Construction Workers may Unintentionally Expose their Families to a Variety of Toxic Metals

Construction Workers may Unintentionally Expose their Families to a Variety of Toxic Metals

A variety of work and home-related issues, such as the lack of a work locker or a place to wash work clothing, can have an impact on the dangerous metal concentrations that workers track from their workplaces to their homes.

Toxic pollutants brought home accidentally from the workplace, exposing children and other family members, is a well-documented public health problem, however, the majority of research and interventions have focused on lead take-home exposure. Take-home exposures to other hazardous metals are even less well understood.

Individual metals and metal complexes, especially “heavy metals,” are toxic metals that have a severe impact on people’s health. This page discusses certain poisonous semi-metallic elements such as arsenic and selenium.

Many of these metals are required for life in extremely small levels. In larger quantities, however, they become toxic. They may accumulate in biological systems and provide a serious health risk.

Now, a new study lead by a Boston University School of Public Health (BUSPH) researcher shows that construction workers, in particular, are at significant risk of bringing a variety of additional dangerous metals into their homes by accident. The survey finds and counts the most metals 30 in the houses of construction workers to date.

Construction workers had greater amounts of arsenic, chromium, copper, manganese, nickel, and tin dust in their dwellings than janitors and auto mechanics, according to the findings, which were published in the journal Environmental Research.

Given the lack of policies and training in place to stop this contamination in high-exposure workplaces such as construction sites, it is inevitable that these toxic metals will migrate to the homes, families, and communities of exposed workers.

Dr. Diana Ceballos

Metal concentrations in the dust of employees’ homes are also affected by overlapping sociodemographic, occupational, and home-related characteristics, according to the study.

This new information emphasizes the need for more proactive and preventative actions at construction sites to limit these dangerous exposures.

“Given the lack of policies and training in place to stop this contamination in high-exposure workplaces such as construction sites, it is inevitable that these toxic metals will migrate to the homes, families, and communities of exposed workers,” says study lead and corresponding author Dr. Diana Ceballos, an assistant professor of environmental health and director of the Exposure Biology Research Laboratory at BUSPH.

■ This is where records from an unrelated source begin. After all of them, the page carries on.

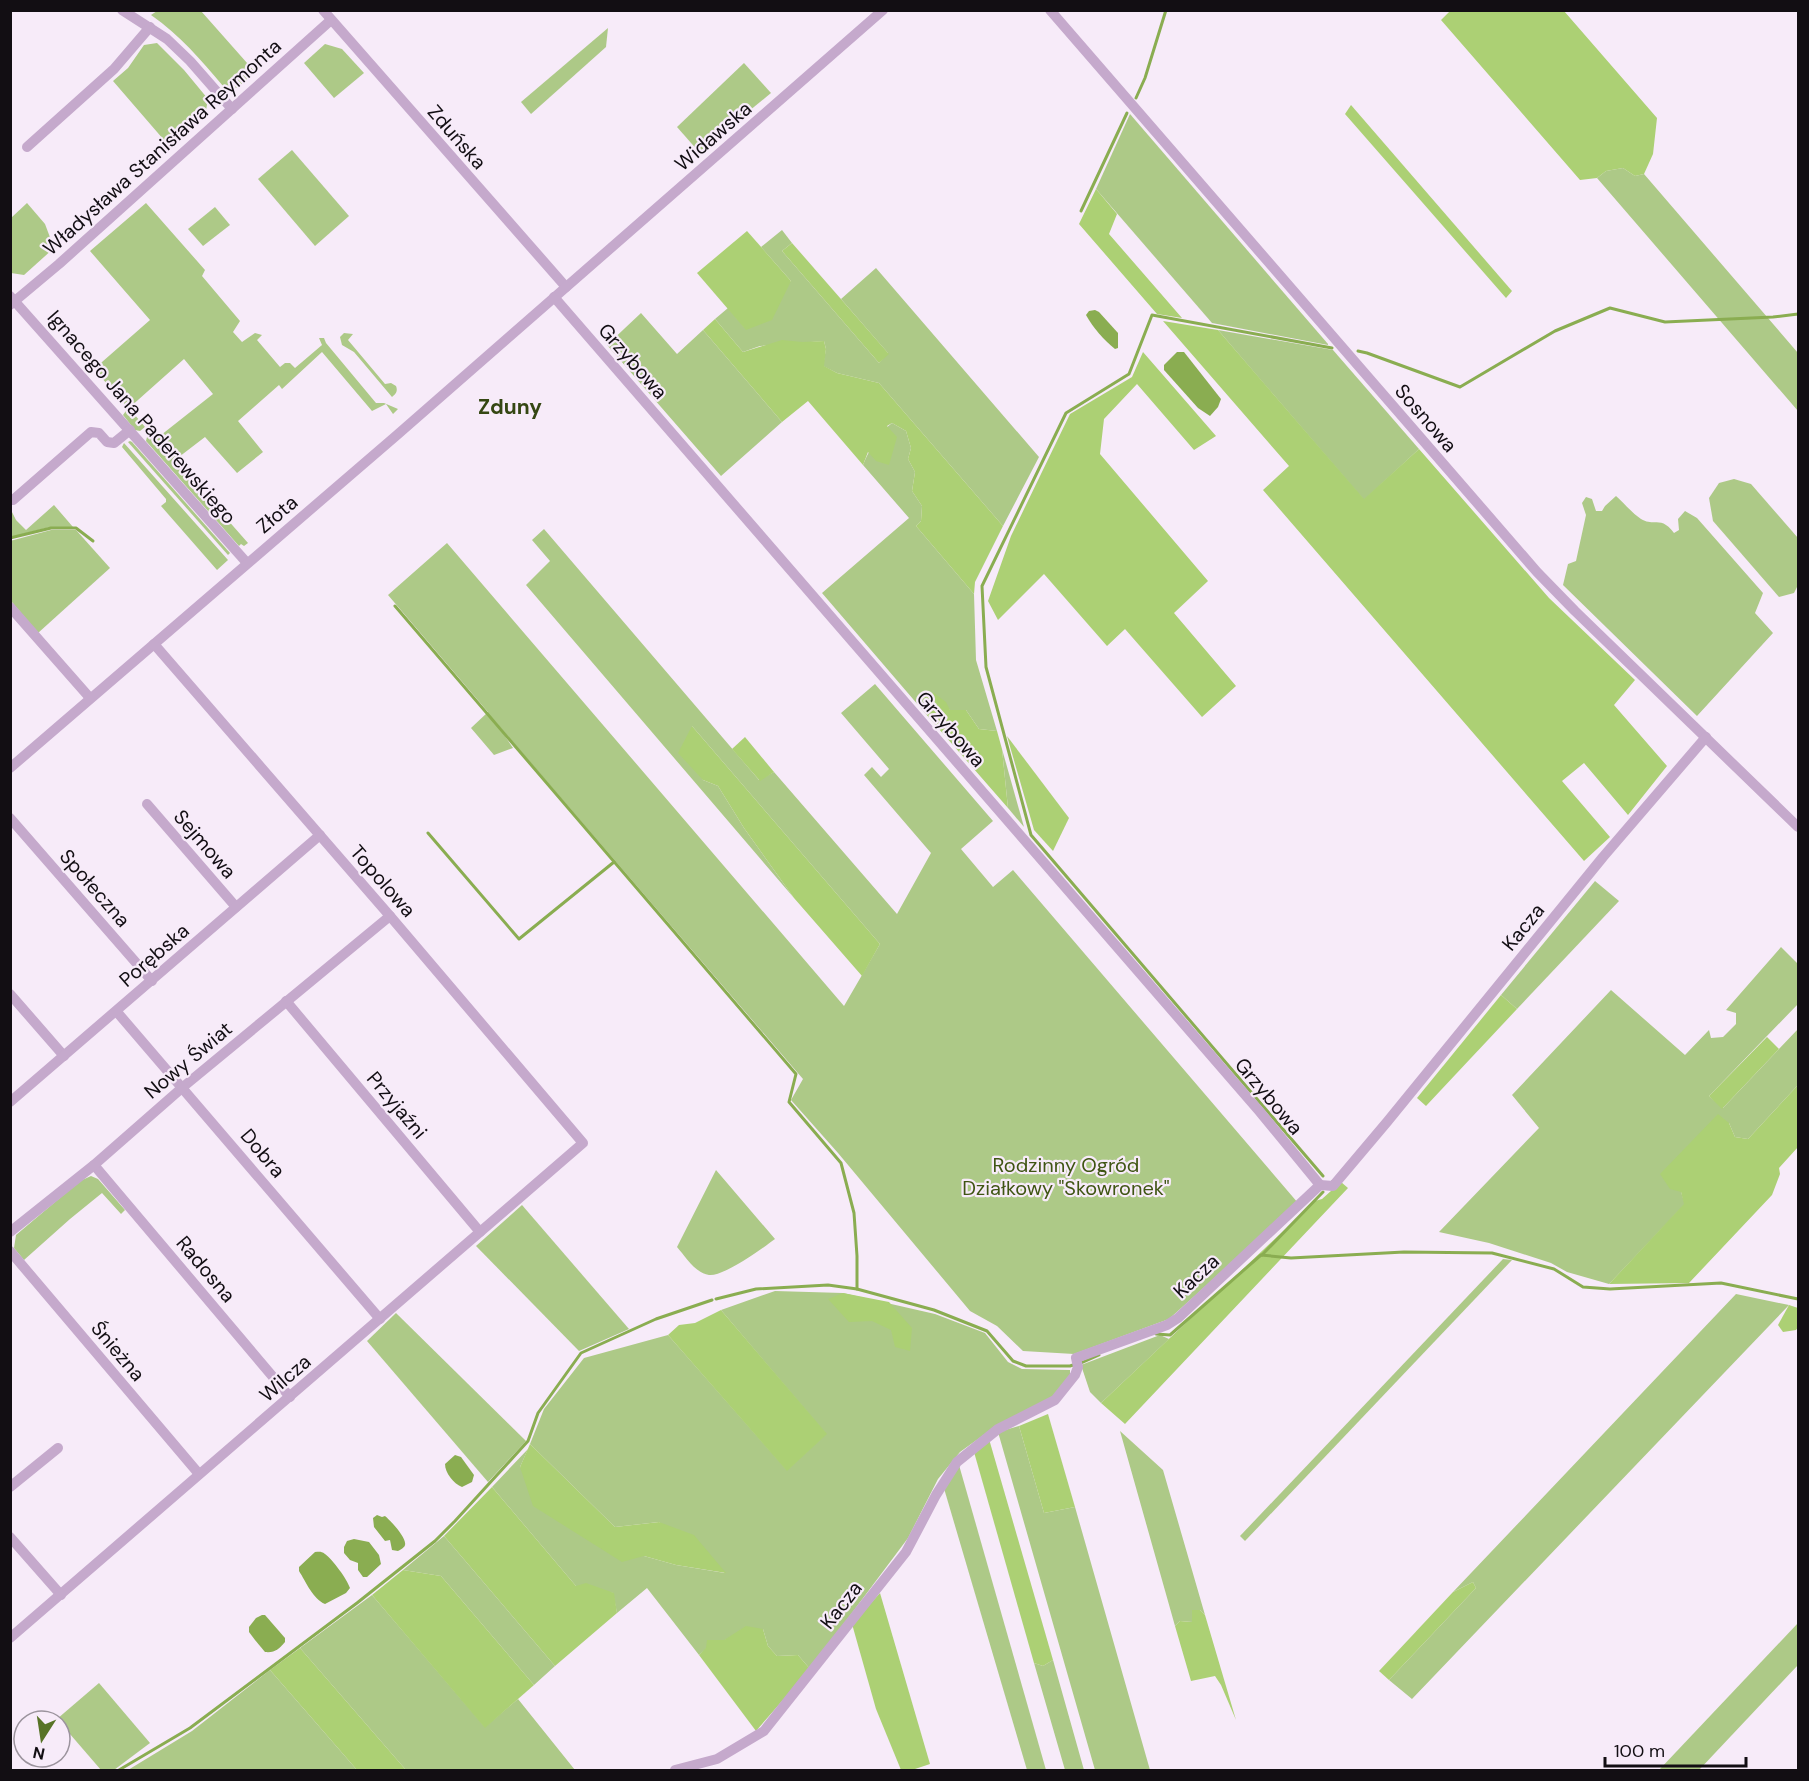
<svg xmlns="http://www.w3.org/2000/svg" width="1809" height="1781" font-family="'DM Sans',sans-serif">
<rect width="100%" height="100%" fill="#f7ebf9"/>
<g fill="#adc987">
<path d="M157,11h44l54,61 -18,16 -14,-2c-22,-26 -43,-51 -72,-71z"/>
<path d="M608,28l-2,19 -75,67 -10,-12z"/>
<path d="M157,43l27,27 24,29 -3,17 -35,31 -57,-66 15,-13 16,-23z"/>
<path d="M325,44l17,5 22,24 -30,25 -30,-35z"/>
<path d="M744,63l27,30 -72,59 -22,-25z"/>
<path d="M1130,114l198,230v1l-116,-22 -116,-134z"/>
<path d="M292,150l57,66 -34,30 -57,-67z"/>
<path d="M1623,168l12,8 9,-2 154,179v58l-201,-233 9,-7z"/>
<path d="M27,203l18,21 9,24 -30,27 -13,-2v-55z"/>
<path d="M146,203l59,67 -3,6 38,45 -7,11 9,10 13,-9 7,2 -5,5 23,27 5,-4h5l5,5 27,-23 -3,-7h5l2,5 50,60h8l14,6 -5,5 -7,-10 -14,7 -50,-59 -40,37 -3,-4 -41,36 25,31 -26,21 -32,-36 -30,23 73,83 -4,3 -3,-2 -2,2 -93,-105 1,-4 4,-4 5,6 57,-45 -29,-35 -55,49 16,19 -5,4 -5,-1 -12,-15 5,-7 -34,-39 56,-49 -60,-69z"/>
<path d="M215,207l15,18 -27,21 -15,-17z"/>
<path d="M782,230l10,13 -10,8 97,112 9,-10 -47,-54 35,-31 163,189 -36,69 -124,-143 -42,-10 -14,-7 3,-17 -2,-8 -64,5 -17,6 -28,-33 13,-11 18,21 45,-48 -30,-34z"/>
<path d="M641,313l36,41 26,-24 79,92 -61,54 -114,-131z"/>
<path d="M1218,330l115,20 86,99 -55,51z"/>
<path d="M344,333l9,1 -5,6 37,44 6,-1 5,3c2,5 0,8 -4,11l-38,-45 -12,-7 -2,-8z"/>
<path d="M892,423l14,8 5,17 -3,11 7,13 -3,19 10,15 -1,15 -5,5 58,68 2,66 21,71 -18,-2 -13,-19h-16l-26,-13 1,16 -103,-120 87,-75 -46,-53c6,-15 16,-32 29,-42z"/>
<path d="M130,441l2,1 98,111 -2,2 -100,-113z"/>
<path d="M124,443l104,117 -11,10 -56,-64 5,-4v-3l-44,-52z"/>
<path d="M1734,479l17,5 47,54v47l-4,8 -15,4 -66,-76 -4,-23 10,-15z"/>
<path d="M1616,496c8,7 16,17 25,23 13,8 20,-4 33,14l5,-3 -1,-11 7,-8 12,7 66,75 -8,20 18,20 -76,83 -134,-131 5,-21 8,-3 10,-46 -4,-12 4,-6 6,2 4,12h6l3,-5z"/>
<path d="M54,505l19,22h-23l-39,10v-27l5,10 10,10z"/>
<path d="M544,529l215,251 15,-8 123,142 34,-61 -67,-78 8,-8 9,10 8,-8 -48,-56 34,-29 118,137 -32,28 32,38 20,-17 285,333 -129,116 -95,35 -51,-3 -26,-25 -27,-15 -132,-158 -47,-53 12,-21 -309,-359 19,28 -19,7 -23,-27 17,-16 -100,-117 59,-52 397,463 36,-62 -188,-218 11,54 15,6 26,42 50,70 -268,-313 24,-24 -18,-21z"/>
<path d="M51,530h25l34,38 -72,65 -27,-32 -1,-60z"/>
<path d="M1002,749l22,78 -16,-19z"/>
<path d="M1595,881l24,20 -102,108 -16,-14z"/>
<path d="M1781,947l17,17v40l-89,92 14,12 75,-79v56l-50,54 -13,-2 -6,-14 -48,69 4,12 -76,80 -42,-12 -16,-9 -62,-20 -50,-11 100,-104 -27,-33 99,-105 74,65 24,-25 2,8 12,-1 13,-13v-11l-10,-3z"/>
<path d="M716,1170l59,69c-12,9 -52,38 -66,36 -14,-2 -24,-19 -32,-28z"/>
<path d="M91,1176l7,3 27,31 -4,4 -19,-21 -32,26 -46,41 -10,-12 2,-13 64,-54z"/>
<path d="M522,1205l107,124 -50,22 -103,-105z"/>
<path d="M1503,1259l9,1 -267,281 -5,-5z"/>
<path d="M775,1291l68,2 92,21 50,19 23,29 14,7 48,1v8l-18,20 -56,28 -36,26 -22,27 -30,59 -98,131 -12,-14 -21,1 -9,-10 -5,-17c-21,6 -47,10 -64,26l-52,-67 -30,25 -4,-20 -37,-7 -84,-99 36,-38 -8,18 124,89 32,9 49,8 -66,-51 -44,5 -85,-83 14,-35 40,-51 84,-23 119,135 39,-36 -105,-124z"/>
<path d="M1736,1294l53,11 -377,394 -23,-19 87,-92 -3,-6 -20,10z"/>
<path d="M396,1313l130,128 -38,41 -121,-141z"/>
<path d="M1160,1335l9,4 -68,64 -11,-11 -9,-27z"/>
<path d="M1019,1426l25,87 31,-6 75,263h-55l-97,-338z"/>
<path d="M1120,1431l43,39 42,145 -5,-5 -8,12 -12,-1 -5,5z"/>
<path d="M959,1465l87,305h-19l-84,-285z"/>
<path d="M444,1536l111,130 -21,19 -93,-109 -38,-6z"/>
<path d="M372,1595l113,132 33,-28 57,71h-169l-106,-122z"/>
<path d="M1798,1623v42l-99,105h-40z"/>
<path d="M1053,1660l31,110h-19l-31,-107 9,3z"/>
<path d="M270,1670l87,100h-229l64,-39z"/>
<path d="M99,1683l51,60 -36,27h-13l-44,-51z"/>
</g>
<g fill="#acd074">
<path d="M1450,11h114l93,107 -4,36 -9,20 -9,2 -12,-8 -17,3 -9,7 -17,2 -139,-160z"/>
<path d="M1351,105l161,186 -6,7 -161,-184z"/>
<path d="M1096,189l21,25 -8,20 73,84 -25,-4 -78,-90z"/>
<path d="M747,231l44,50 -19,39 -26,10 -49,-57z"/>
<path d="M792,243l97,111 -10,9 -97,-112z"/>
<path d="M715,319l28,33 39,-12 20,2 22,-1 2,8 -2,17 13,7 42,10 124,143 -28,56 -1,12 -58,-68 5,-5 1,-15 -10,-15 3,-19 -7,-13 3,-11 -5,-17 -14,-8 -5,3 10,11 -8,28 -13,-4 -8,-9 -5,13 -55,-64 -26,21 -79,-92z"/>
<path d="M1163,321l55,9 146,169 55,-50 130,149 86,82 -21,25 53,61 -39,49 -44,-52 -22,18 48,56 -26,24 -321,-371 26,-24z"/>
<path d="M1143,352l73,84 -22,14 -57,-66 -33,35 -4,35 108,127 -34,32 62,73 -34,31 -77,-88 -18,17 -63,-72 -46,46 -10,-19 23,-65 59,-122 62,-37z"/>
<path d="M934,693l12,9 4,8h16l13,19 18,2 5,18 6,59 -83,-95 -1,-16z"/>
<path d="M692,726l188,218 -18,32 -68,-78 -50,-70 -26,-42 -15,-6 -25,-27z"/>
<path d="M1007,736l62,82 -16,33 -19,-21z"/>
<path d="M745,737l29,35 -14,9 -28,-32z"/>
<path d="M1501,995l16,14 -91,97 -9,-8z"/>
<path d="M1767,1037l12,12 -57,60 -13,-13z"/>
<path d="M1798,1085v62l-19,21 1,6 -8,21 -83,88 -80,1 75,-80 -3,-12 -11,-3 -10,-15 58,-60 11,9 6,14 13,2z"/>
<path d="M1341,1182l7,6 -223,236 -24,-21 214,-202 7,-2z"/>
<path d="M843,1293l46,9 23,26 -2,23 -15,-4 -4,-17 -19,-9 -23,1 -21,-23z"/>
<path d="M1789,1305l9,3v19l-2,3 -13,2 -5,-7z"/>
<path d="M721,1310l106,124 -40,37 -119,-136 11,-10 16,-2z"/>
<path d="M1048,1414l27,93 -31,6 -25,-87z"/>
<path d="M989,1439l64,221 -10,6 -9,-3 -60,-211z"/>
<path d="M530,1444l85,83 44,-5 35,13 32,38 -50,-8 -32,-9 -22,6 -89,-56 -13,-39z"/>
<path d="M492,1487l84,99 10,-3 28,10 3,20 -62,53 -111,-130z"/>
<path d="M403,1570l38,6 93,109 -49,43 -113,-133z"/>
<path d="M1473,1582l3,6 -87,92 -10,-9 74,-79z"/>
<path d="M880,1593l50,171 -18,6h-11l-25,-61 -24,-85z"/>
<path d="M1192,1610h8l5,5 31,105 -15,-35 -6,-9 -24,5 -16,-55 5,-5 12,1z"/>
<path d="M746,1626l17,3 5,17 9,10 21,-1 12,14 -54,62 -57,-76 7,-7 1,-8h17z"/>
<path d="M300,1648l106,122h-49l-87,-100z"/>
</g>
<g fill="#8aad51">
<path d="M1095,310l4,2 19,21v15l-3,1c-11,-9 -22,-21 -29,-34l3,-4z"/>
<path d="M1177,352h7l37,47 -3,8 -8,9 -12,-8 -34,-38v-5z"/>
<path d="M455,1455l6,2 13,18 -2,7 -10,5c-8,-3 -17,-14 -17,-23z"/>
<path d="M377,1515l5,2 3,-1c5,4 22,22 20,29 0,2 -5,5 -7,6l-6,-1 -2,-10 -5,1 -11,-14 -1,-9z"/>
<path d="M354,1539l15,3 10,13 2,9 -14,13h-4l-5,-7v-7l-8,-3 -6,-7v-6l3,-6z"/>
<path d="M315,1552c4,0 6,-1 10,2 8,6 22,25 25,34l-4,5 -21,11c-12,-5 -19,-22 -26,-33v-4z"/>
<path d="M262,1615h3l20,23v4c-6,7 -10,11 -20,10l-10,-12 -6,-8v-5l7,-9z"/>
</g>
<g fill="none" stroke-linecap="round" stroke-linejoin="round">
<g stroke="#8aad51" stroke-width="3">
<path d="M1136,98l9,-20 21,-68"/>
<path d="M1081,211l46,-98"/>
<path d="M1358,351l9,2 93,34 95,-56 55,-23 55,14 108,-5 25,-3"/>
<path d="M10,538l41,-10h25l17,13"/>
<path d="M395,606l401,468 -7,28 52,61 13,50 3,43v33"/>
<path d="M428,833l91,106 95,-77"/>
<path d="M1323,1176l-292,-341 -45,-168 -4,-81 84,-173 63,-39 23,-59 180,33"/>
<path d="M1262,1255l61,-63"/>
<path d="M716,1299l40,-10 72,-4 29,4 77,21 53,21 26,30 13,5h44l3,-1"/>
<path d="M1156,1334l14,1 91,-80 30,3 113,-6 88,1 62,16 29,18 27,2 111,-6 77,16"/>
<path d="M1081,1363l18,-8"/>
<path d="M119,1770l71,-42 167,-125 78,-62 20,-20 73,-80 10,-28 43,-60 75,-34 56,-19"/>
</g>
<g stroke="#c5a9cc" stroke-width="10">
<path d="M122,10l45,29 23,22 42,48"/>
<path d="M323,10l243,277"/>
<path d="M1050,10l487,562 38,39 223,216"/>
<path d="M27,147l87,-78 36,-42"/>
<path d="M10,296l237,267"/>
<path d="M554,297l706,815 60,73"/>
<path d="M10,305l49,-41 272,-244"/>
<path d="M10,500h3l78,-68 8,1 8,9 7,1 16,-13"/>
<path d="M10,607l80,91"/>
<path d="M10,768l387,-333 486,-425"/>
<path d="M147,804l89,103"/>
<path d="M10,818l142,163"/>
<path d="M10,994l54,62"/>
<path d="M286,1001l194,231"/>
<path d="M117,1012l263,307"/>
<path d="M10,1102l310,-267"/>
<path d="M94,1165l196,232"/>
<path d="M10,1232l84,-67 89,-78 207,-171"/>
<path d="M10,1251l189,223"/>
<path d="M10,1487l48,-39"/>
<path d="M10,1537l51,58"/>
<path d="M10,1638l573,-495 -193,-227 -236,-272"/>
<path d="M675,1770l42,-11 47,-28 142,-179 30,-57 21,-33 41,-33 57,-29 20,-25 3,-8 -2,-9 91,-33 11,-7 142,-133 13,1 54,-64 216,-265 103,-120"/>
</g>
</g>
<g text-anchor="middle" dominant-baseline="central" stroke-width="4.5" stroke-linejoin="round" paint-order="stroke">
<g font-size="20" fill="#120e13" stroke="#f7ebf9">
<text transform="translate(713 136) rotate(-41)">Widawska</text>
<text transform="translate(457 137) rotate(49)">Zduńska</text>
<text transform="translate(162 147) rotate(-42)">Władysława Stanisława Reymonta</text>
<text transform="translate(633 361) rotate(49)">Grzybowa</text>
<text transform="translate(142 417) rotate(49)">Ignacego Jana Paderewskiego</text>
<text transform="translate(1426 418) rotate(49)">Sosnowa</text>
<text transform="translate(277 514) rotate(-40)">Złota</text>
<text transform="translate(951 729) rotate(49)">Grzybowa</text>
<text transform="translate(205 844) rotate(49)">Sejmowa</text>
<text transform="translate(383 881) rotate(49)">Topolowa</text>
<text transform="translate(95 888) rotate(49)">Społeczna</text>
<text transform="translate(1523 927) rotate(-51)">Kacza</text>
<text transform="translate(154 955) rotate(-41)">Porębska</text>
<text transform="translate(188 1060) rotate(-40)">Nowy Świat</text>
<text transform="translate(1269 1096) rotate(50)">Grzybowa</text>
<text transform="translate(397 1105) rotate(50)">Przyjaźni</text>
<text transform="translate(263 1153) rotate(50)">Dobra</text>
<text transform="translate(206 1269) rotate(50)">Radosna</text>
<text transform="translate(1196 1276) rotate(-43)">Kacza</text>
<text transform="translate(118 1351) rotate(50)">Śnieżna</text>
<text transform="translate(285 1378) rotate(-41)">Wilcza</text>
<text transform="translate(841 1605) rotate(-52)">Kacza</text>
</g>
<g font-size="20" fill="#3f5513" stroke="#f7ebf9">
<text x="1066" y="1165">Rodzinny Ogród<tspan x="1066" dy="23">Działkowy "Skowronek"</tspan></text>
</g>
<g font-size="21" font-weight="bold" fill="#354713" stroke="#f7ebf9">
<text x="510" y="407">Zduny</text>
</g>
</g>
<rect width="1809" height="1781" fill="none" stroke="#120e13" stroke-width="24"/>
<g transform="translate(42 1739) rotate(192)"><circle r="28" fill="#f7ebf9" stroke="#9b939d" stroke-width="1.5"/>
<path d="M0-4.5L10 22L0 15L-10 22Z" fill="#587327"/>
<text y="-9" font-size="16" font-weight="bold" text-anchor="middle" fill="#120e13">N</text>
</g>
<path d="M1605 1757v9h141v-9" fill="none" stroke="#120e13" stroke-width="3"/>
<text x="1614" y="1757" font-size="18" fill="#120e13" stroke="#f7ebf9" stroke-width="4.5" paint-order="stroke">100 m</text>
</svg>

“Many professions are exposed to toxic metals at work, but construction workers have a more difficult job implementing safe practices when leaving the worksite because of the type of transient outdoor environments where they work, and the lack of training on these topics.”

Ceballos and colleagues from BUSPH and Harvard T.H. Chan School of Public Health recruited 27 Greater Boston workers to participate in this pilot study from 2018 to 2019, focusing primarily on construction workers but also including janitorial and auto repair workers, to better understand the sources and predictors of take-home exposure to metals dust.

The researchers went to the workers’ homes and collected dust vacuum samples, gave them questionnaires about work and home-related practices that could affect exposure, and made other observations to assess the metal concentrations in their homes.

Higher levels of cadmium, chromium, copper, manganese, and nickel were linked to a variety of sociodemographic and work and home factors, including lower education, working in construction, not having a work locker to store clothes, mixing work and personal items, not having a place to launder clothes, not washing hands after work, and not changing clothes after work, according to the researchers.

Many construction workers, according to Ceballos, live in disadvantaged communities or inferior homes that may already contain dangerous metals, which exacerbates the problem.

“Given the complexity of these issues, we need interventions on all fronts not only policies but also resources and education for these families,” she says.